I enjoyed celebrating your landslide victory with you at Sammy and Nicks. I write this letter to ask you to seriously consider the dangers of a bill that was communicated to the House last Thursday.
 
Senate Bill 62 requires each applicant for a driver's license to supply a thumbprint or other biometric identifier at the discretion of the Commissioner. The biometric identification information will be accessible on the driver's license via smart card media.

This may seem to you really weird but I want you to hang in there, read through what I am saying and try to understand my situation.

I have been on record since 1994 as being absolutely convinced that the mark on the right hand as described in Revelation Chapter 13 is not a tattoo but is instead the thumbprint. It was also obvious as I came to understand that the retina scan serves as the mark on the forehead and finally that your human barcode (DNA) is the number of a man. From that time forward I searched to understand whether or not the Social Security Number was then the number of the beast. I am fully convinced the SSN is the number of the beast. From the time of my conviction, I have been disassociated with Social Security and have been prohibited from identifying with such a number. Because of this, my 17 year Navy career ended against my will, I cannot obtain a bank account, I no longer own a house, I can't get a job and many other negative things. Banks will not cash a check written to me because I cannot comply with their requirement to give the mark on my right hand (thumbprint). Now, with Senate Bill 62, I will not be able to own or drive a car. Many people tell me my theology is in error but I continue to plead, "prove my theology wrong by securing my liberty."
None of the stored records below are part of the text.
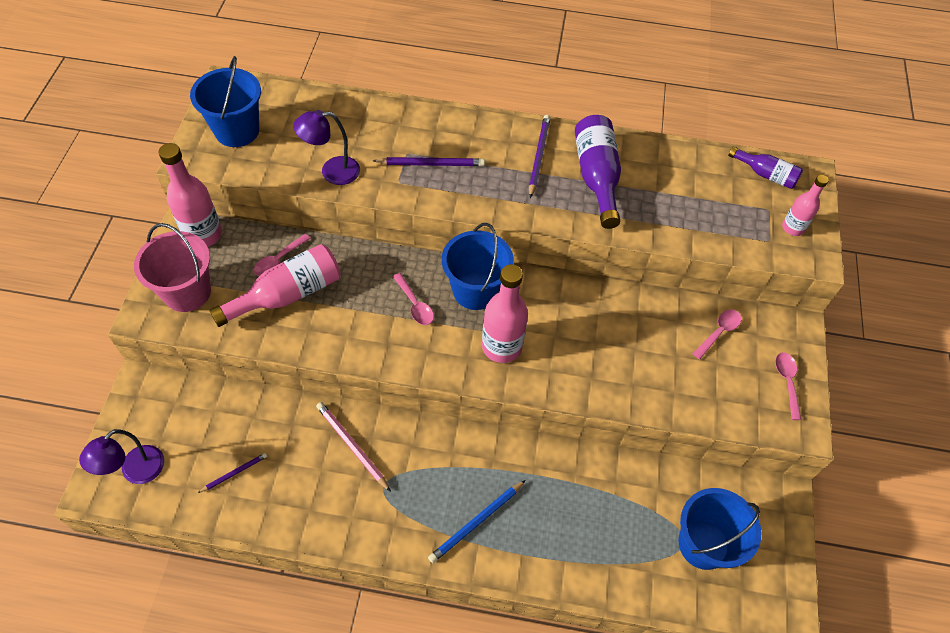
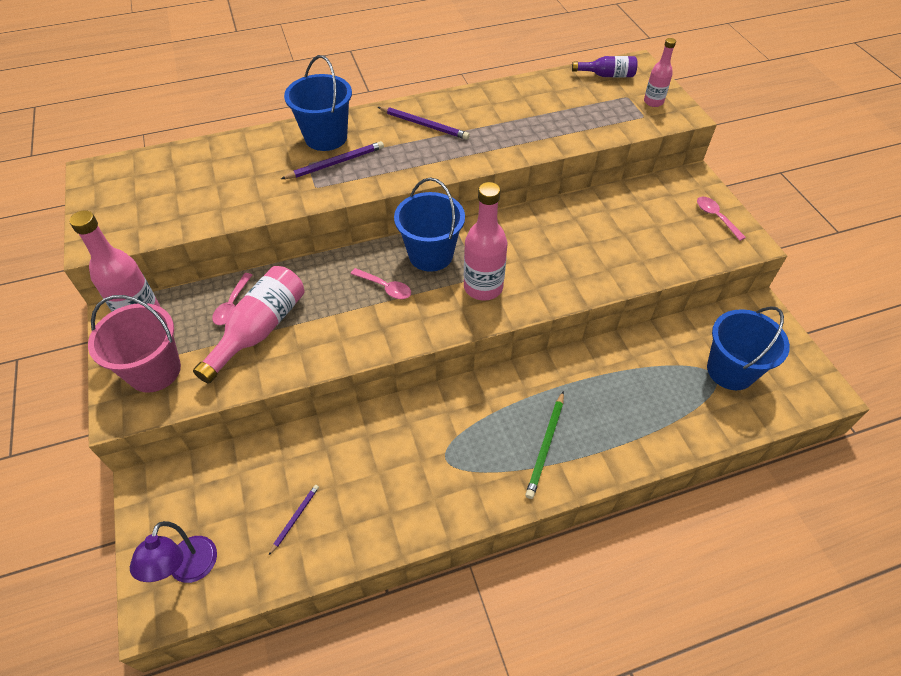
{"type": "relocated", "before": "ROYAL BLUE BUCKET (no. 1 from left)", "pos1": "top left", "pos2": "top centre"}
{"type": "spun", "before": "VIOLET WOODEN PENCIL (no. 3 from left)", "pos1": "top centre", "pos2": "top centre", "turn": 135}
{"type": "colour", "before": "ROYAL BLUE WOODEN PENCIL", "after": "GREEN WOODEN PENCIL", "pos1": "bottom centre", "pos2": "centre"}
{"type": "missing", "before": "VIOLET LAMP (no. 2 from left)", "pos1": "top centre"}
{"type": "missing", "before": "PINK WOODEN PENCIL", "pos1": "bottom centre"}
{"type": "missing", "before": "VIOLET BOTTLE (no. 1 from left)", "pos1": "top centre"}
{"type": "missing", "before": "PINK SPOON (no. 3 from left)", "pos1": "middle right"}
With SB 62, the commissioner can decide whether he wants to use fingerprints, retina scans, DNA or any other biometric thing depending on the technology available and the budget he is provided with. I am not sure about this but this whole scheme is probably some kind of federal mandate that they could not enforce against me by their own power due to their Constitutional limitations.

Beyond my religious prohibitions:
1. What does biometric identification have to do with whether or not I can safely operate a motor vehicle?
2. I thought the government was supposed to presume me innocent rather than presuming me a deadbeat dad.
3. I thought the government was supposed to presume me innocent rather than presuming me a felon.
4. I thought the government was supposed to presume me innocent rather than presuming me a runaway criminal.
5. Since when is a license to do a particular thing supposed to become a (passport) necessary to do things which should naturally be lawful and necessary for life and happiness?

You don't have to be a prophet to figure out:

If you can't do the number of the beast (SSN), mark of the beast (fingerprint/retina scan), or number of a man (DNA), you can't get a passport giving you permission to live (State Driver's License/I.D. Card). If you have no passport (State Driver's License/I.D. Card)? You can't: get a bank account; job; cash a check or money order; travel by air; bus or train; use a credit or debit card. etc....

Once you imbed this information on the life passport, you will then present the card to show your identity. The card will be placed in a reader, and then you will provide the mark on your right hand (or other biometrics i.d.) to prove you are the person identified on the card. Then you may proceed to get a job, drive a car, ride the plane, cash the check, use the ATM, receive your SOCIAL SECURITY entitlement.....
This is a very convenient New World Order Utopia but it is absolutely prohibited by the word of God. Our tendency to deny the obvious is due to our tendency to make our theology conform to the path of least difficulty (a CARNAL survival instinct)
Somebody needs to bring this point up and write a law which prohibits Virginia from participating in this scheme. Otherwise Virginia's touted virtues established by our founding fathers will be extinct.

At the very least, for the sake of me, my family, and those of our religious class, have something established on the record that requires the commissioner to not enforce the requirement on those who are prohibited from compliance on the basis of a bonafide religious conviction. There is a statement in the statute 46.2-323 which states "The Commissioner may, on a case-by-case basis, waive any provision of such regulations for good cause shown." But so far, the Commissioner does not sense any real obligation to apply this provision (my letter to Commissioner Holcomb is attached).

I wish you the best. I encourage you to make sure you are making good and right laws. There will be great temptation upon you to write laws which are expedient rather than right.